In the items below, pick out each line that contains the string "Precision", matching case exactly, and copy those lines.

→ **TASK INPUTS**
──────────
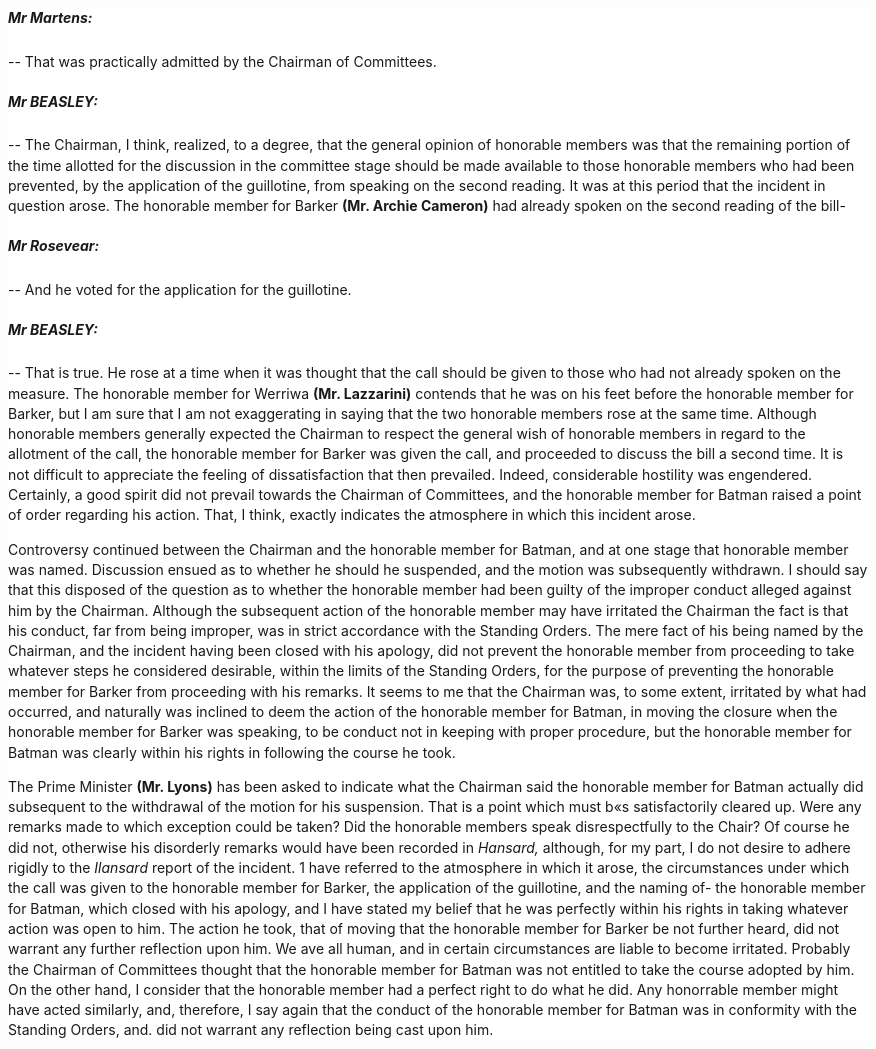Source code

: ##### Mr Martens:

-- That was practically admitted by the  Chairman  of Committees. 

##### Mr BEASLEY:

-- The  Chairman,  I think, realized, to a degree, that the general opinion of honorable members was that the remaining portion of the time allotted for the discussion in the committee stage should be made available to those honorable members who had been prevented, by the application of the guillotine, from speaking on the second reading. It was at this period that the incident in question arose. The honorable member for Barker  **(Mr. Archie Cameron)**  had already spoken on the second reading of the bill- 

##### Mr Rosevear:

-- And he voted for the application for the guillotine. 

##### Mr BEASLEY:

-- That is true. He rose at a time when it was thought that the call should be given to those who had not already spoken on the measure. The honorable member for Werriwa  **(Mr. Lazzarini)**  contends that he was on his feet before the honorable member for Barker, but I am sure that I am not exaggerating in saying that the two honorable members rose at the same time. Although honorable members generally expected the  Chairman  to respect the general wish of honorable members in regard to the allotment of the call, the honorable member for Barker was given the call, and proceeded to discuss the bill a second time. It is not difficult to appreciate the feeling of dissatisfaction that then prevailed. Indeed, considerable hostility was engendered. Certainly, a good spirit did not prevail towards the  Chairman  of Committees, and the honorable member for Batman raised a point of order regarding his action. That, I think, exactly indicates the atmosphere in which this incident arose. 

Controversy continued between the  Chairman  and the honorable member for Batman, and at one stage that honorable member was named. Discussion ensued as to whether he should he suspended, and the motion was subsequently withdrawn. I should say that this disposed of the question as to whether the honorable member had been guilty of the improper conduct alleged against him by the  Chairman.  Although the subsequent action of the honorable member may have irritated the  Chairman  the fact is that his conduct, far from being improper, was in strict accordance with the Standing Orders. The mere fact of his being named by the  Chairman,  and the incident having been closed with his apology, did not prevent the honorable member from proceeding to take whatever steps he considered desirable, within the limits of the Standing Orders, for the purpose of preventing the honorable member for Barker from proceeding with his remarks. It seems to me that the  Chairman  was, to some extent, irritated by what had occurred, and naturally was inclined to deem the action of the honorable member for Batman, in moving the closure when the honorable member for Barker was speaking, to be conduct not in keeping with proper procedure, but the honorable member for Batman was clearly within his rights in following the course he took. 

The Prime Minister  **(Mr. Lyons)**  has been asked to indicate what the  Chairman  said the honorable member for Batman actually did subsequent to the withdrawal of the motion for his suspension. That is a point which must b«s satisfactorily cleared up. Were any remarks made to which exception could be taken? Did the honorable members speak disrespectfully to the Chair? Of course he did not, otherwise his disorderly remarks would have been recorded in  *Hansard,*  although, for my part, I do not desire to adhere rigidly to the  *Ilansard*  report of the incident.  1  have referred to the atmosphere in which it arose, the circumstances under which the call was given to the honorable member for Barker, the application of the guillotine, and the naming of- the honorable member for Batman, which closed with his apology, and I have stated my belief that he was perfectly within  his  rights in taking whatever action was open to him. The action he took, that of moving that the honorable member for Barker be not further heard, did not warrant any further reflection upon him. We ave all human, and in certain circumstances are liable to become irritated. Probably the  Chairman  of Committees thought that  the  honorable member for Batman was not entitled to take the course adopted by him. On the other hand, I consider that the honorable member had a perfect right to do what he did. Any honorrable member might have acted similarly, and, therefore, I say again that the conduct of the honorable member for Batman was in conformity with the Standing Orders, and. did not warrant any reflection being cast upon him. 
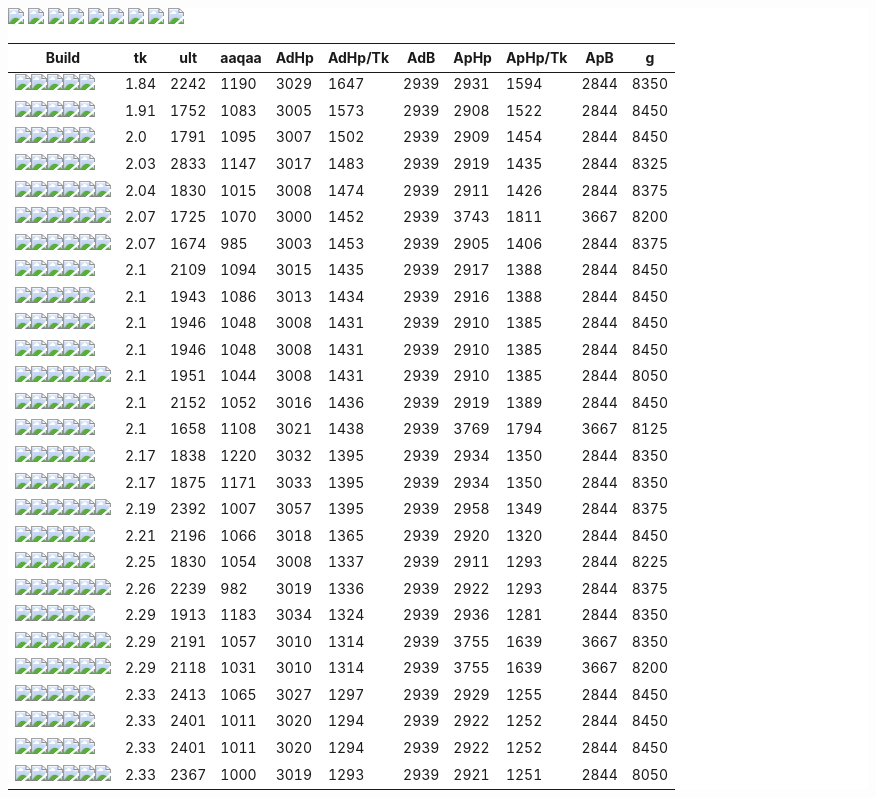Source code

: 
![](/Styles/Precision/PressTheAttack/PressTheAttack.png)
![](/Styles/Precision/Overheal.png)
![](/Styles/Precision/LegendAlacrity/LegendAlacrity.png)
![](/Styles/Precision/CutDown/CutDown.png)
![](/Styles/Sorcery/AbsoluteFocus/AbsoluteFocus.png)
![](/Styles/Sorcery/GatheringStorm/GatheringStorm.png)
![](/StatMods/StatModsAdaptiveForceIcon.png)
![](/StatMods/StatModsAdaptiveForceIcon.png)
![](/StatMods/StatModsArmorIcon.png)





 Build |tk|ult|aaqaa|AdHp|AdHp/Tk|AdB|ApHp|ApHp/Tk|ApB|g
-|-|-|-|-|-|-|-|-|-|-
![](/item/3153.png)![](/item/6676.png)![](/item/1001.png)![](/item/1055.png)![](/item/1038.png)|1.84|2242|1190|3029|1647|2939|2931|1594|2844|8350
![](/item/6672.png)![](/item/3087.png)![](/item/1053.png)![](/item/1055.png)![](/item/3006.png)|1.91|1752|1083|3005|1573|2939|2908|1522|2844|8450
![](/item/6672.png)![](/item/3095.png)![](/item/1053.png)![](/item/1055.png)![](/item/3006.png)|2.0|1791|1095|3007|1502|2939|2909|1454|2844|8450
![](/item/3142.png)![](/item/6676.png)![](/item/1053.png)![](/item/1055.png)![](/item/1037.png)|2.03|2833|1147|3017|1483|2939|2919|1435|2844|8325
![](/item/6672.png)![](/item/3046.png)![](/item/1053.png)![](/item/1055.png)![](/item/1037.png)![](/item/1036.png)|2.04|1830|1015|3008|1474|2939|2911|1426|2844|8375
![](/item/6672.png)![](/item/3091.png)![](/item/1001.png)![](/item/1053.png)![](/item/1055.png)![](/item/1036.png)|2.07|1725|1070|3000|1452|2939|3743|1811|3667|8200
![](/item/6672.png)![](/item/3085.png)![](/item/1053.png)![](/item/1055.png)![](/item/1037.png)![](/item/1036.png)|2.07|1674|985|3003|1453|2939|2905|1406|2844|8375
![](/item/6672.png)![](/item/6676.png)![](/item/1053.png)![](/item/1055.png)![](/item/3006.png)|2.1|2109|1094|3015|1435|2939|2917|1388|2844|8450
![](/item/6672.png)![](/item/3033.png)![](/item/1053.png)![](/item/1055.png)![](/item/3006.png)|2.1|1943|1086|3013|1434|2939|2916|1388|2844|8450
![](/item/6672.png)![](/item/6693.png)![](/item/1053.png)![](/item/1055.png)![](/item/3006.png)|2.1|1946|1048|3008|1431|2939|2910|1385|2844|8450
![](/item/6672.png)![](/item/6696.png)![](/item/1053.png)![](/item/1055.png)![](/item/3006.png)|2.1|1946|1048|3008|1431|2939|2910|1385|2844|8450
![](/item/6672.png)![](/item/3006.png)![](/item/1053.png)![](/item/1055.png)![](/item/1038.png)![](/item/1038.png)|2.1|1951|1044|3008|1431|2939|2910|1385|2844|8050
![](/item/3087.png)![](/item/6676.png)![](/item/1053.png)![](/item/1055.png)![](/item/3006.png)|2.1|2152|1052|3016|1436|2939|2919|1389|2844|8450
![](/item/3153.png)![](/item/3091.png)![](/item/1001.png)![](/item/1055.png)![](/item/1037.png)|2.1|1658|1108|3021|1438|2939|3769|1794|3667|8125
![](/item/6672.png)![](/item/3153.png)![](/item/1001.png)![](/item/1055.png)![](/item/1038.png)|2.17|1838|1220|3032|1395|2939|2934|1350|2844|8350
![](/item/3153.png)![](/item/3087.png)![](/item/1001.png)![](/item/1055.png)![](/item/1038.png)|2.17|1875|1171|3033|1395|2939|2934|1350|2844|8350
![](/item/3074.png)![](/item/6696.png)![](/item/1001.png)![](/item/1055.png)![](/item/1037.png)![](/item/1036.png)|2.19|2392|1007|3057|1395|2939|2958|1349|2844|8375
![](/item/3095.png)![](/item/6676.png)![](/item/1053.png)![](/item/1055.png)![](/item/3006.png)|2.21|2196|1066|3018|1365|2939|2920|1320|2844|8450
![](/item/6672.png)![](/item/3094.png)![](/item/1053.png)![](/item/1055.png)![](/item/1037.png)|2.25|1830|1054|3008|1337|2939|2911|1293|2844|8225
![](/item/3046.png)![](/item/6676.png)![](/item/1053.png)![](/item/1055.png)![](/item/1037.png)![](/item/1036.png)|2.26|2239|982|3019|1336|2939|2922|1293|2844|8375
![](/item/3153.png)![](/item/3095.png)![](/item/1001.png)![](/item/1055.png)![](/item/1038.png)|2.29|1913|1183|3034|1324|2939|2936|1281|2844|8350
![](/item/3142.png)![](/item/3091.png)![](/item/1053.png)![](/item/1055.png)![](/item/1036.png)![](/item/1036.png)|2.29|2191|1057|3010|1314|2939|3755|1639|3667|8350
![](/item/6676.png)![](/item/3091.png)![](/item/1001.png)![](/item/1053.png)![](/item/1055.png)![](/item/1036.png)|2.29|2118|1031|3010|1314|2939|3755|1639|3667|8200
![](/item/6676.png)![](/item/3033.png)![](/item/1053.png)![](/item/1055.png)![](/item/3006.png)|2.33|2413|1065|3027|1297|2939|2929|1255|2844|8450
![](/item/6693.png)![](/item/6676.png)![](/item/1053.png)![](/item/1055.png)![](/item/3006.png)|2.33|2401|1011|3020|1294|2939|2922|1252|2844|8450
![](/item/6696.png)![](/item/6676.png)![](/item/1053.png)![](/item/1055.png)![](/item/3006.png)|2.33|2401|1011|3020|1294|2939|2922|1252|2844|8450
![](/item/6676.png)![](/item/3006.png)![](/item/1053.png)![](/item/1055.png)![](/item/1038.png)![](/item/1038.png)|2.33|2367|1000|3019|1293|2939|2921|1251|2844|8050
──────────
→ **SOLUTION BELOW**
![](/Styles/Precision/PressTheAttack/PressTheAttack.png)
![](/Styles/Precision/Overheal.png)
![](/Styles/Precision/LegendAlacrity/LegendAlacrity.png)
![](/Styles/Precision/CutDown/CutDown.png)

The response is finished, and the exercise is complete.